Apache SQOOP in Hadoop

Apache Sqoop:

Apache Sqoop is a tool designed to transfer data between Hadoop and relational databases. Mostly used for import/export data from RDBMS to HDFS vice versa. Sqoop works with relational databases such as Teradata, Oracle, MySQL etc.




Apache Sqoop is a tool designed for efficiently transferring bulk data between Hadoop.

Where Sqoop is used?

Developers feel the transferring of data between relational database systems and HDFS is not interesting, the interesting work starts after data is loaded into HDFS. They always write custom scripts to transfer data in and out of Hadoop.

In case of Map-Reduce programs needs to do similar jobs, the database server would experience very high load, for a large number of concurrent connections, while Map Reduce programs were running for performance issues.

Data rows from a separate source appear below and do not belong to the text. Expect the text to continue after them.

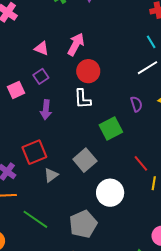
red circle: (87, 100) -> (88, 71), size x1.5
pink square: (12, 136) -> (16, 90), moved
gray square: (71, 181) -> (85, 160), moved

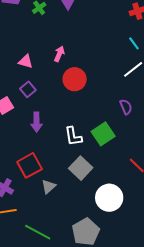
pink arrow: (76, 44) -> (59, 54), size x0.7
white L-shape: (83, 99) -> (73, 136), moved

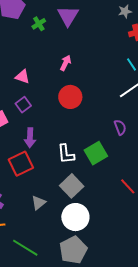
pink arrow: (59, 54) -> (66, 63), moved
red square: (30, 165) -> (21, 164), moved
white circle: (109, 198) -> (75, 217), moved

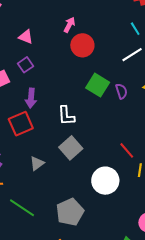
red circle: (70, 97) -> (82, 45), moved
green square: (96, 153) -> (98, 85), moved, turned -30
white circle: (75, 217) -> (105, 181), moved

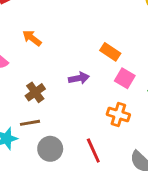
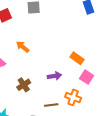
orange cross: (118, 114) -> (73, 97), moved
brown line: (30, 123) -> (51, 105), moved

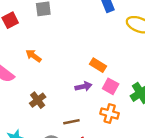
purple arrow: (54, 76) -> (84, 86), moved
orange cross: (73, 97) -> (110, 114), moved

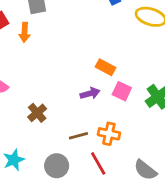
orange arrow: (34, 56) -> (25, 32), moved, turned -119
orange cross: (110, 114) -> (109, 134), moved

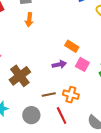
orange arrow: (25, 32) -> (29, 20), moved
brown cross: (37, 113) -> (20, 76), size x1.5

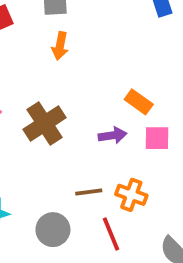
pink square: (82, 64) -> (157, 138), turned -32
brown cross: (20, 76) -> (45, 124), moved

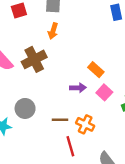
brown cross: (45, 124) -> (34, 59), moved
pink square: (157, 138) -> (104, 92), turned 35
gray circle: (53, 230) -> (25, 108), moved

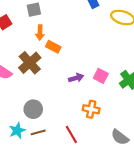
orange rectangle: (96, 70) -> (53, 47), moved
brown line: (60, 120) -> (38, 132), moved
red line: (70, 146) -> (71, 134), moved

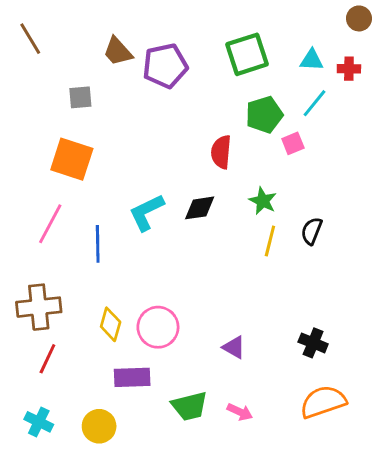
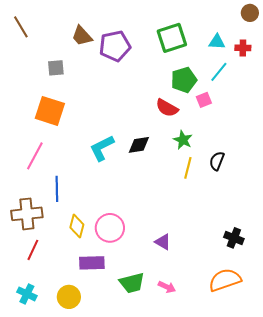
red semicircle: (221, 152) -> (167, 108), moved, turned -65
blue line: (98, 244) -> (57, 189), moved
black cross: (313, 343) -> (234, 238), moved

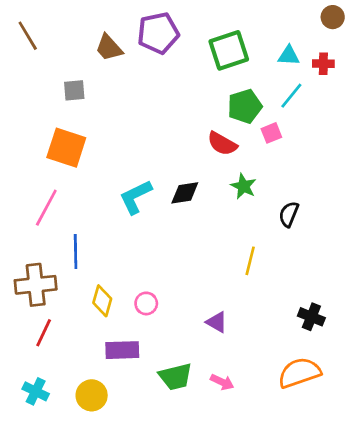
purple pentagon: (115, 46) -> (158, 33), moved
yellow line: (188, 168) -> (250, 261), moved
pink circle: (110, 228) -> (146, 303), size x0.6

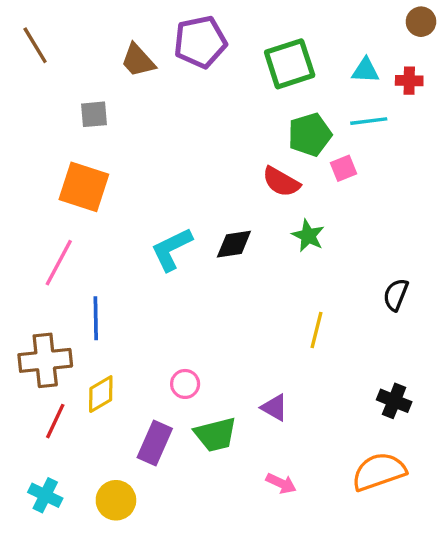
cyan line: (291, 96) -> (369, 121), turned 44
black semicircle: (289, 214) -> (396, 295), moved
yellow diamond: (102, 301) -> (101, 394), moved, turned 44
purple rectangle: (122, 350) -> (155, 443), turned -64
green trapezoid: (176, 377) -> (215, 435), moved

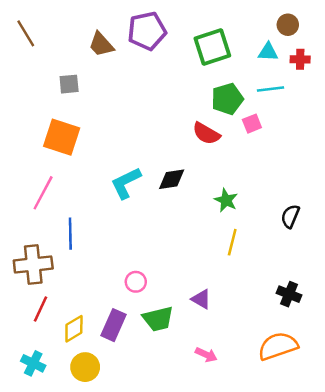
brown circle: (421, 22) -> (288, 25), moved
green star: (308, 236) -> (226, 200), moved
yellow diamond: (101, 394) -> (74, 329), moved

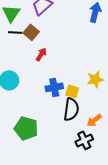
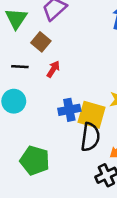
black line: (15, 32) -> (20, 67), moved
yellow square: (72, 91) -> (92, 115), size x1.6

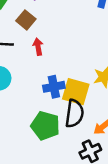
red arrow: (53, 69) -> (38, 47), turned -42
green pentagon: (35, 160) -> (45, 126), moved

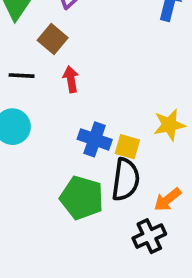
blue cross: (54, 87) -> (95, 139), turned 30
yellow square: (76, 92) -> (127, 147), size x0.6

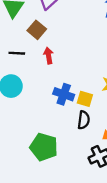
black semicircle: (126, 180) -> (84, 120), size x0.7
green pentagon: (82, 198) -> (44, 147), moved

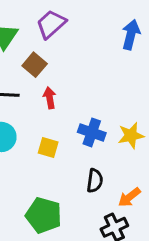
blue cross: (64, 94) -> (92, 132), moved
yellow square: (85, 99) -> (48, 148), moved

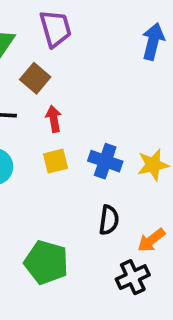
purple trapezoid: (51, 24) -> (55, 29), turned 116
yellow square: (48, 148) -> (55, 161), moved, turned -30

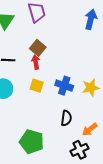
brown square: (35, 78) -> (38, 48), moved
yellow square: (55, 161) -> (37, 86), turned 32

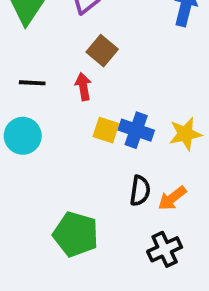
brown square: (38, 48) -> (102, 51), moved
yellow square: (37, 86) -> (106, 130), moved
orange arrow: (90, 129) -> (172, 198), moved

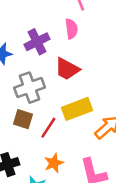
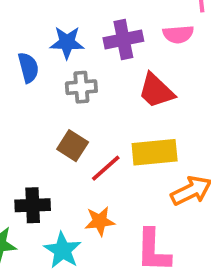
pink semicircle: (71, 29) -> (178, 34), turned 78
gray cross: (30, 88) -> (81, 87), moved, size x0.7

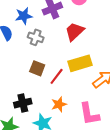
gray cross: (81, 87) -> (36, 37), turned 35
red trapezoid: (156, 91) -> (74, 32), turned 105

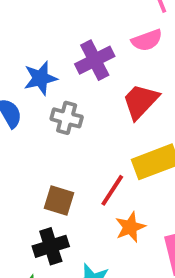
brown square: (37, 68) -> (59, 201), moved
orange star: (59, 104) -> (130, 227), moved

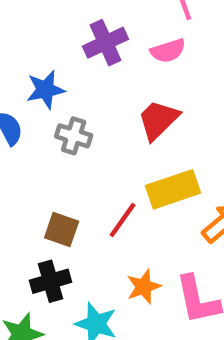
purple cross: (95, 60) -> (106, 43), moved
orange star: (130, 227) -> (144, 287), moved

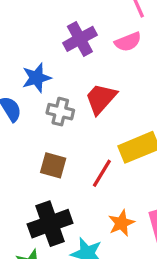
red trapezoid: (158, 120) -> (101, 99), moved
brown square: (62, 230) -> (53, 165), moved
black cross: (50, 281) -> (50, 224), size x1.4

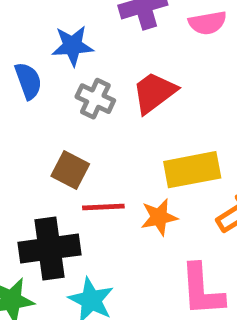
red line: (102, 173) -> (103, 207), moved, turned 44
orange star: (121, 223) -> (159, 217), moved

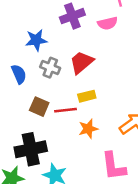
blue semicircle: (28, 81) -> (19, 74), moved
yellow rectangle: (192, 170) -> (87, 96), moved, size x0.6
red line: (103, 207) -> (66, 110), moved

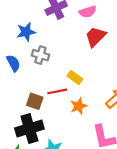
red trapezoid: (82, 62) -> (96, 37), moved
yellow rectangle: (87, 96) -> (75, 77), turned 56
brown square: (39, 107) -> (35, 101), moved

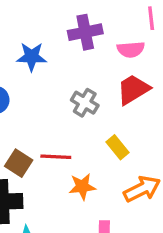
gray cross: (40, 55) -> (85, 103), moved
yellow rectangle: (75, 77) -> (117, 147), moved

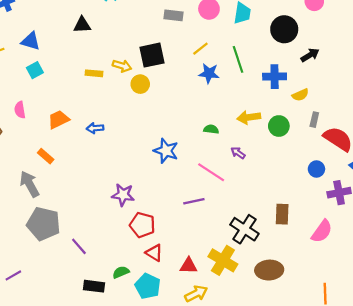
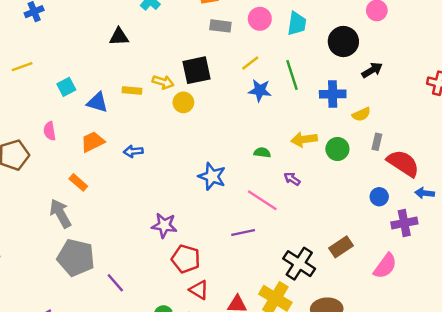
blue triangle: (31, 41) -> (97, 102), moved
brown rectangle: (282, 214) -> (341, 247), turned 54

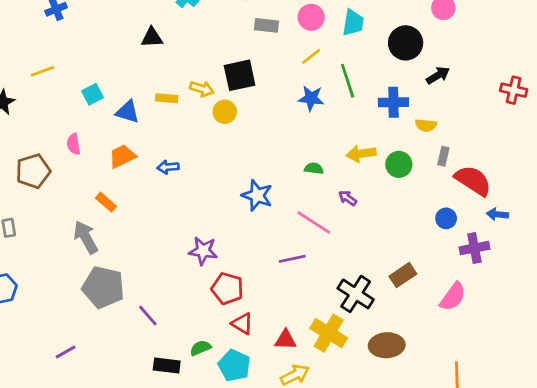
yellow line: (250, 63) -> (311, 56), moved
yellow semicircle: (361, 114) -> (426, 125), turned 30

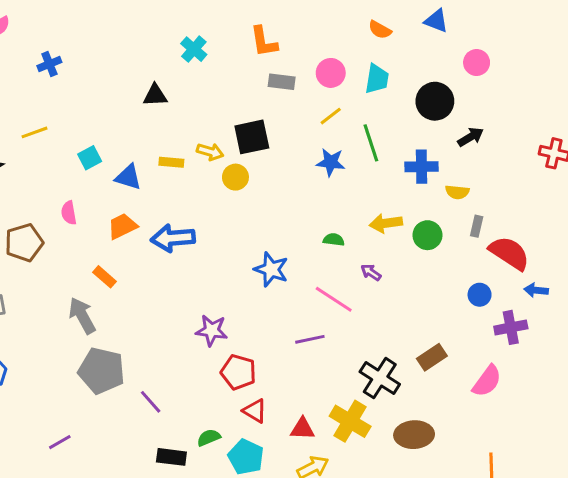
blue arrow: (168, 167) -> (173, 238), size x1.8

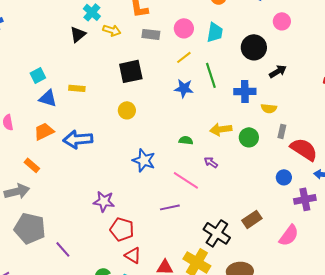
black triangle: (155, 95) -> (78, 34), moved, turned -36
yellow arrow: (210, 152) -> (112, 30), moved
cyan square: (90, 158) -> (38, 75), moved
yellow circle: (235, 177) -> (127, 110), moved
gray arrow: (82, 316) -> (17, 191), turned 105

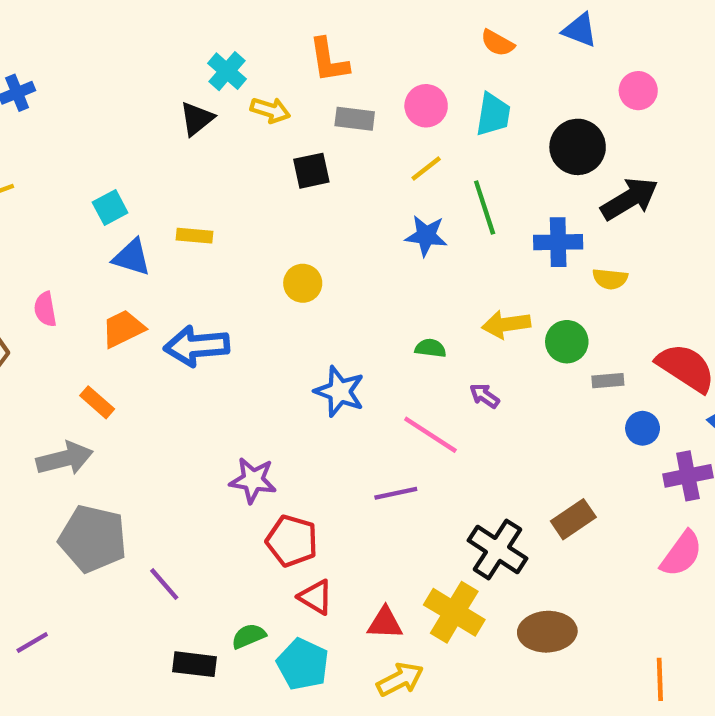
black square: (131, 71) -> (311, 171), moved, size x0.7
black arrow: (278, 71) -> (630, 199), size x1.5
gray rectangle: (282, 131) -> (608, 381), moved, turned 72
pink semicircle: (289, 235) -> (681, 554), moved

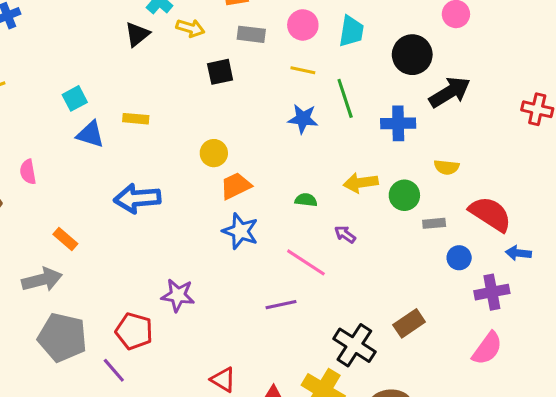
yellow line: (426, 169) -> (303, 70), turned 50
yellow semicircle: (610, 279) -> (447, 167), moved
orange trapezoid: (123, 329) -> (236, 186), moved
red pentagon: (292, 541) -> (134, 331), moved

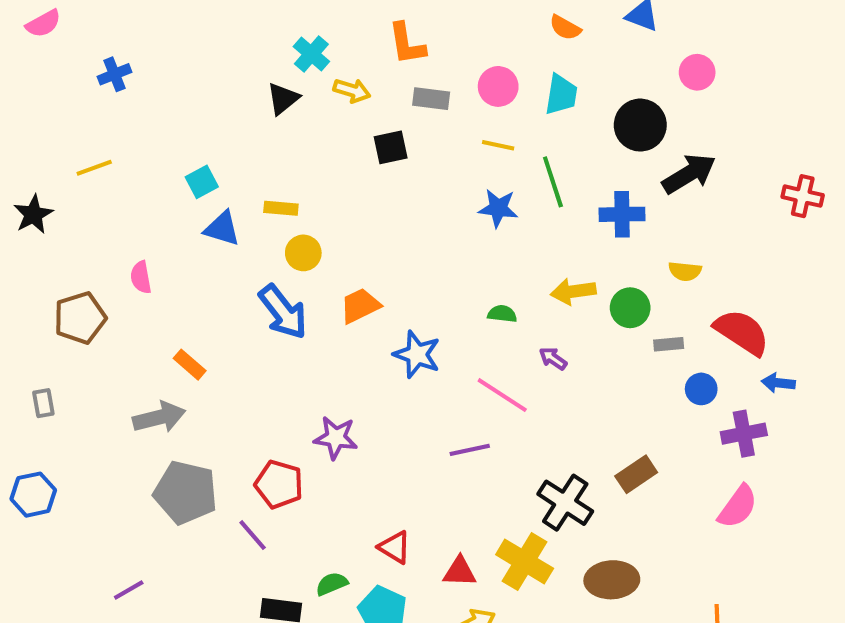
yellow circle: (214, 153) -> (303, 253), moved
orange trapezoid: (236, 186) -> (360, 306), moved
blue arrow: (137, 198) -> (283, 312), turned -123

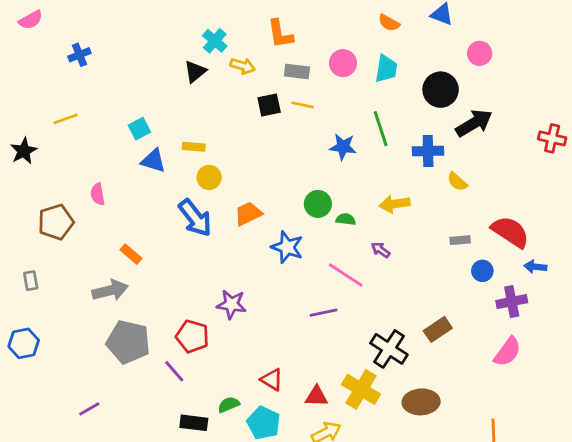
yellow line: (498, 145) -> (303, 105), moved
yellow semicircle: (685, 271) -> (457, 182), moved, turned 35
green circle: (630, 308) -> (318, 204), moved

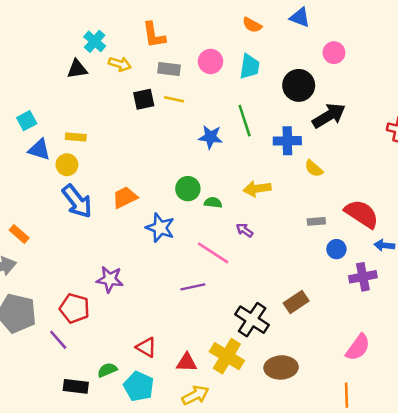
black triangle: (195, 71) -> (77, 69), turned 30
yellow circle: (209, 177) -> (67, 165), moved
pink semicircle: (507, 352) -> (358, 347), moved

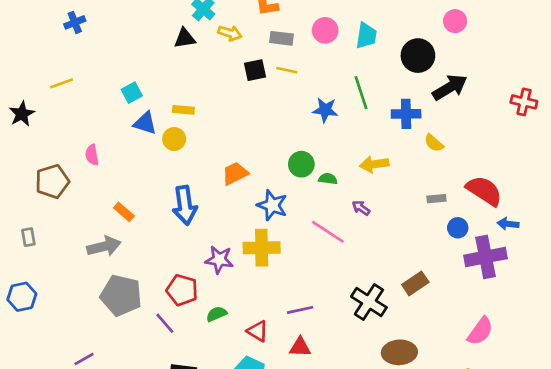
blue arrow: (77, 201) -> (185, 205), moved, turned 30
purple cross: (363, 277) -> (486, 257), size x1.4
purple line: (193, 287) -> (300, 310), moved
yellow cross: (227, 356) -> (262, 248), moved, turned -32
green semicircle: (107, 370) -> (217, 314), moved

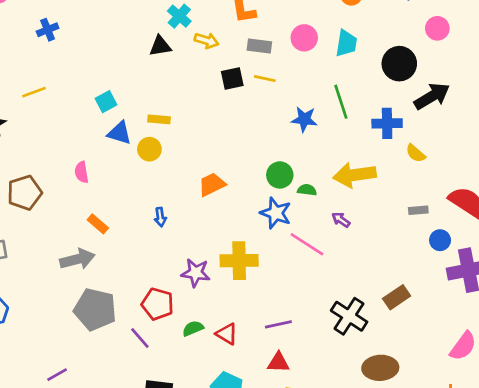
pink semicircle: (92, 155) -> (82, 172), moved
yellow arrow: (374, 164) -> (354, 175), size x1.4
blue arrow: (185, 205) -> (160, 217), size x0.5
blue star: (272, 205) -> (276, 213), moved
red triangle: (258, 331) -> (227, 334), moved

Apache Sqoop makes this possible with a single command line mostly Sqoop uses MapReduce to import and export the data, which provides parallel operations as well as fault tolerance purpose.

What Sqoop Does?

1. Sqoop import sequential data sets from mainframe – the growing need to move data from the mainframe to HDFS.

2. Data import – moves certain data from external stores into Hadoop to optimize the cost-effectiveness of combined data storage and processing.

3. Fast Data copies –  from external systems into Hadoop

4. Parallel data transfer – faster performance and optimal system utilization

5. Load balancing – excessive storage and processing loads to other systems.

Apache Sqoop latest version:

Latest stable release 1.4.7

Sqoop Architecture:

Apache Sqoop command submitted by the end user is parsed by Sqoop and launches Hadoop Map Reduce the only job to import or export data and aggregations are needed. Sqoop just imports and exports the data. It does not do any aggregations. Map job launch multiple mappers depends on the number defined by the user in the command line. Each mapper creates a connection with the database using JDBC and fetches the part of data assigned.

SQOOP Architecture diagram:




Sqoop only for imports and exports the data.